There’s gardening, of course … but I am focusing on activities to make your child aware of the flora, fauna and inter-relationships between elements of your garden. I’m blessed to have a very large block of native garden, but if you aren’t in my position perhaps there is a nearby park, garden or nature reserve that you could visit.
To begin exploring nature with your children encourage them to use their senses -
  • take a magnifying glass and hunt for bugs. Look under rocks. You might also like to have some sort of bug keeper for further observations. You can use the CSIRO’s Backyard Biodiversity bugs guide to identify and learn about the bugs you find. (Safety Warning: some bugs sting, bite or are otherwise nasty, accompany younger children when hunting for bugs, teach your children not to touch bugs and to look before putting their hand in dark spaces).

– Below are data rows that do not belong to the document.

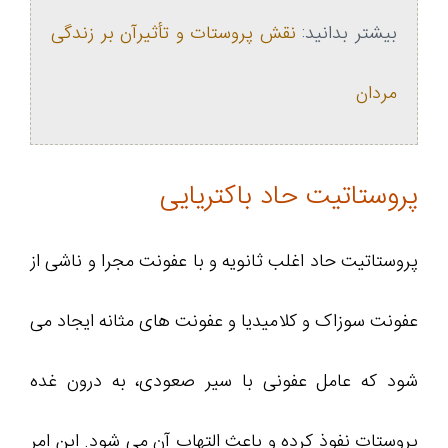
بیشتر بدانید:
نقش پروستات و تأثیرآن بر زندگی
مردان
پروستاتیت حاد باکتریایی
پروستاتیت حاد اغلب ثانویه و با عفونت مجرا و ناشی از
عفونت سوزاک و کلامیدیا و عفونت های مثانه ایجاد می
شود که عامل عفونی با سیر صعودی، به درون غده
پروستات نفوذ کرده و باعث التهاب آن می شود. این امر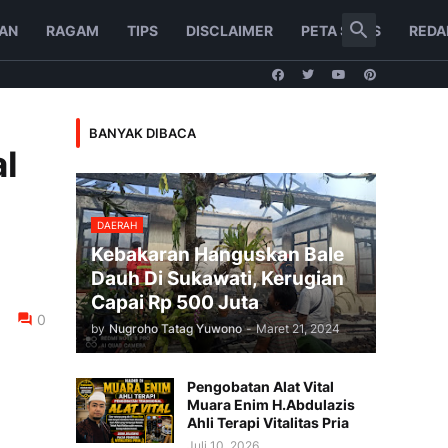
AN
RAGAM
TIPS
DISCLAIMER
PETA SITUS
REDA
BANYAK DIBACA
l
DAERAH
Kebakaran Hanguskan Bale
Dauh Di Sukawati, Kerugian
Capai Rp 500 Juta
0
by
Nugroho Tatag Yuwono
-
Maret 21, 2024
Pengobatan Alat Vital
Muara Enim H.Abdulazis
Ahli Terapi Vitalitas Pria
Juli 10, 2026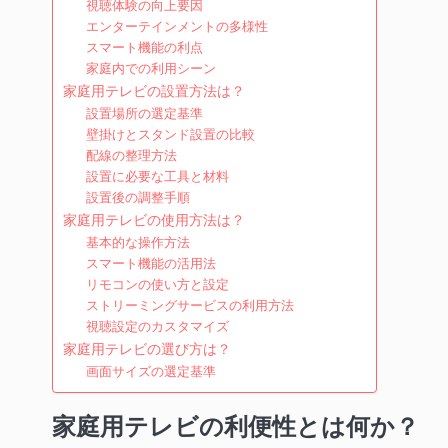
視聴体験の向上要因
エンターテインメントの多様性
スマート機能の利点
家庭内での利用シーン
家庭用テレビの設置方法は？
設置場所の選定基準
壁掛けとスタンド設置の比較
配線の整理方法
設置に必要な工具と材料
設置後の調整手順
家庭用テレビの使用方法は？
基本的な操作方法
スマート機能の活用法
リモコンの使い方と設定
ストリーミングサービスの利用方法
視聴設定のカスタマイズ
家庭用テレビの選び方は？
画面サイズの選定基準
家庭用テレビの利便性とは何か？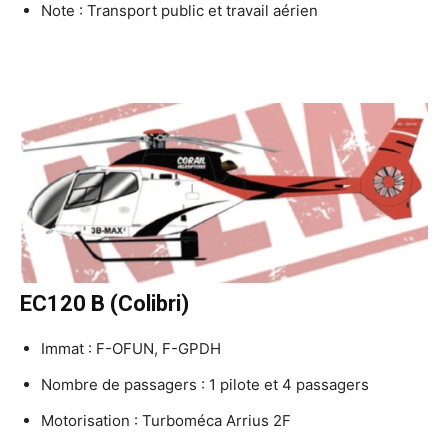
Note : Transport public et travail aérien
EC120 B (Colibri)
Immat : F-OFUN, F-GPDH
Nombre de passagers : 1 pilote et 4 passagers
Motorisation : Turboméca Arrius 2F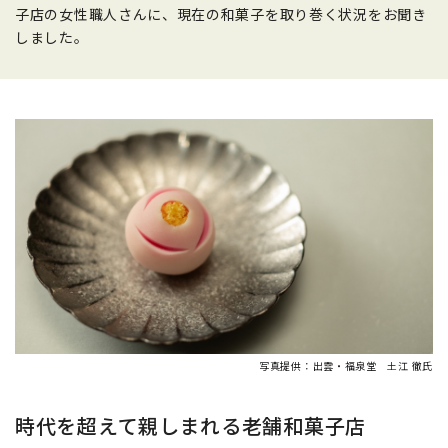
子店の女性職人さんに、現在の和菓子を取り巻く状況をお聞き
しました。
写真提供：出雲・福泉堂 土江 徹氏
時代を超えて親しまれる老舗和菓子店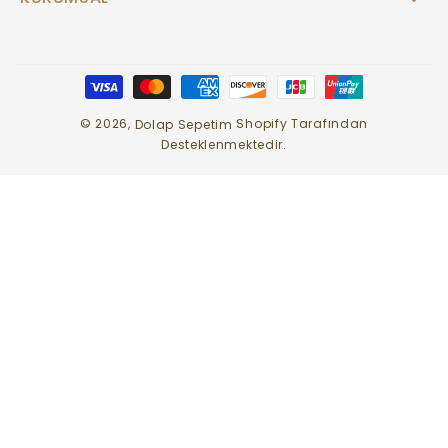
Ödeme
yöntemleri
© 2026,
Shopify Tarafından
Dolap Sepetim
Desteklenmektedir.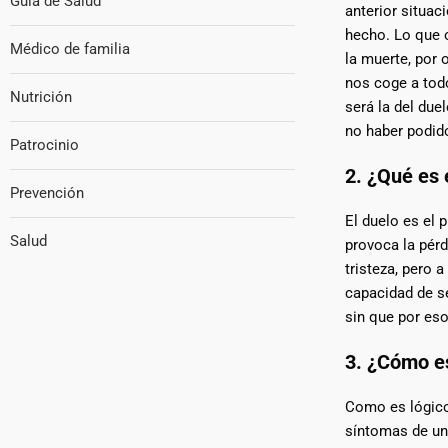
Guía de Salud
anterior situa
hecho. Lo que 
Médico de familia
la muerte, por 
nos coge a tod
Nutrición
será la del due
no haber podido
Patrocinio
2. ¿Qué es 
Prevención
El duelo es el 
Salud
provoca la pérd
tristeza, pero a
capacidad de se
sin que por eso
3. ¿Cómo e
Como es lógico
síntomas de una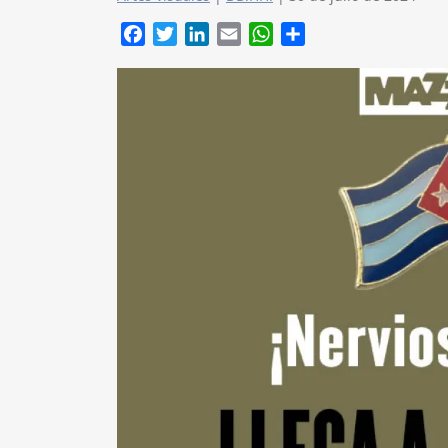
Facebook
Twitter
LinkedIn
Email
WhatsApp
Compartir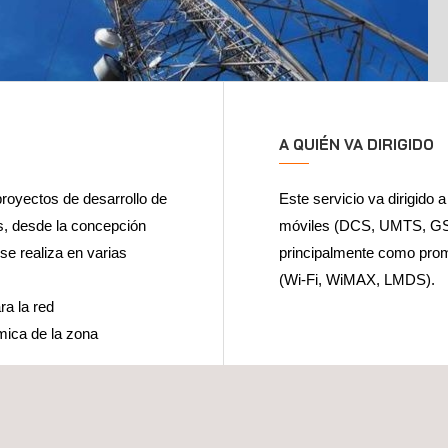
A QUIÉN VA DIRIGIDO
proyectos de desarrollo de
Este servicio va dirigido
s, desde la concepción
móviles (DCS, UMTS, GSM,
 se realiza en varias
principalmente como prom
(Wi-Fi, WiMAX, LMDS).
ra la red
ómica de la zona
do y de todos los demás
e los permisos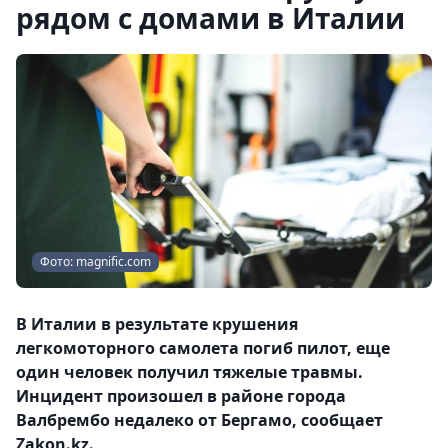
рядом с домами в Италии
Фото: magnific.com
В Италии в результате крушения
легкомоторного самолета погиб пилот, еще
один человек получил тяжелые травмы.
Инцидент произошел в районе города
Валбрембо недалеко от Бергамо, сообщает
Zakon.kz.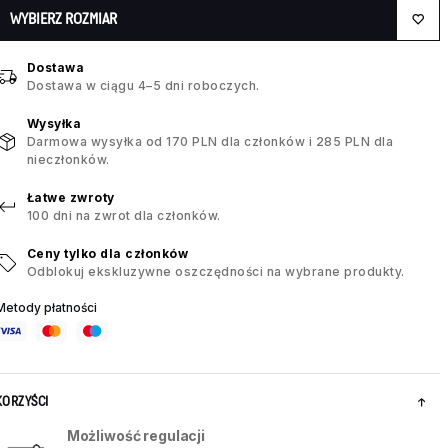
WYBIERZ ROZMIAR
Dostawa
Dostawa w ciągu 4–5 dni roboczych.
Wysyłka
Darmowa wysyłka od 170 PLN dla członków i 285 PLN dla
nieczłonków.
Łatwe zwroty
100 dni na zwrot dla członków.
Ceny tylko dla członków
Odblokuj ekskluzywne oszczędności na wybrane produkty.
Metody płatności
KORZYŚCI
Możliwość regulacji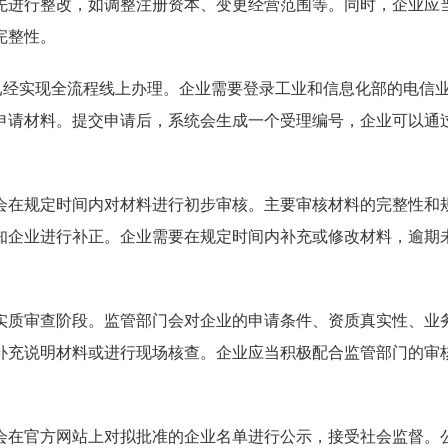
先进行整改，如调整注册资本、变更经营范围等。同时，企业应
完整性。
已经实现全流程线上办理。企业需要登录工业和信息化部的电信
申请材料。提交申请后，系统会生成一个受理编号，企业可以通
会在规定时间内对材料进行初步审核。主要审核材料的完整性和
知企业进行补正。企业需要在规定时间内补充或修改材料，逾期
实质审查阶段。监管部门会对企业的申请条件、资质真实性、业
补充说明材料或进行现场核查。企业应当积极配合监管部门的审
会在官方网站上对拟批准的企业名单进行公示，接受社会监督。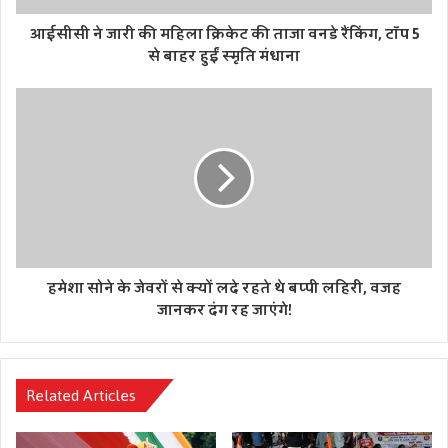
आईसीसी ने जारी की महिला क्रिकेट की ताजा वनडे रैंकिंग, टॉप 5
से बाहर हुईं स्‍मृति मंधाना
हमेशा सोने के जेवरों से क्यों लदे रहते थे बप्पी लहिरी, वजह
जानकर दंग रह जाएंगे!
Related Articles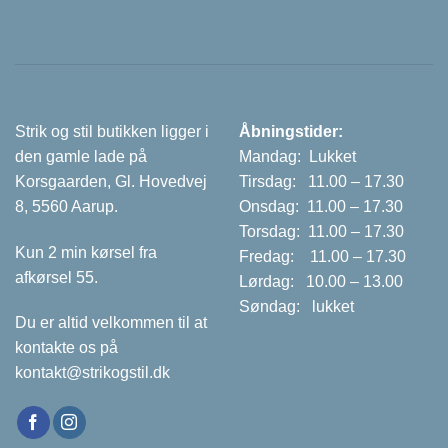
Strik og stil butikken ligger i
Åbningstider:
den gamle lade på
Mandag: Lukket
Korsgaarden, Gl. Hovedvej
Tirsdag: 11.00 – 17.30
8, 5560 Aarup.
Onsdag: 11.00 – 17.30
Torsdag: 11.00 – 17.30
Kun 2 min kørsel fra
Fredag: 11.00 – 17.30
afkørsel 55.
Lørdag: 10.00 – 13.00
Søndag: lukket
Du er altid velkommen til at
kontakte os på
kontakt@strikogstil.dk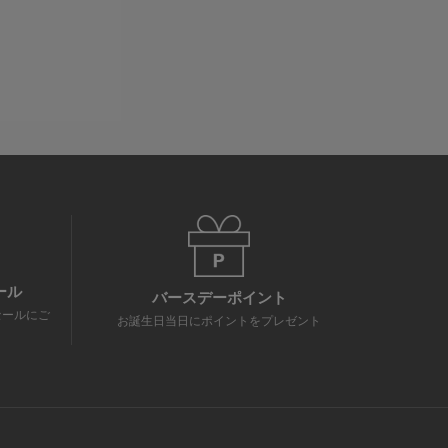
ール
バースデーポイント
セールにご
お誕生日当日にポイントをプレゼント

  • put a birdbath or birdfeeder in your garden and do some birdwatching. You can identify the birds at Birds in Backyards and you might like to make a simple field guide, as seen at Frugal Family Fun Blog.
  • go looking for animal tracks. Somewhere with a little bit of loose dirt is a good place to look. Parenting Science has some other activities and ideas for exploring animal tracks.
  • go spotlighting for possums and other night time creatures. If you find any cane toads, you can collect them for disposal (and explain why to your child).
  • keep a record of the weather. Young children can draw a picture of the weather and older children might like to make temperature measurements. Find a container to use as a rain gauge.
  • be still and quiet and listen to sounds in the garden – what can you hear? cars driving by, birds singing, your house creaking, dogs barking, wind in the leaves?
  • use natural objects to make noises – stomp in leaves, find a fallen branch with leaves and swish it around (does it sound like the wind?), bang things with a stick
  • with supervision, touch leaves of different plants, bark on trees, mud. You can make rubbings of some of the textures (mud might be a bit hard!)
  • collect natural objects, such as sticks, leaves, flowers or rocks and make a nature collage.
  • go out when it’s raining, get wet and stomp in puddles
  • smell different flowers. Scrunch up green leaves and see what they smell like.
  • since I have young children I strongly recommend that you teach them not to taste anything without asking an adult and that you employ an expert for nature tasting experiments.
These are some very simple, first nature experiments. Follow your child’s interests and these simple experiments will lead to more complicated investigations.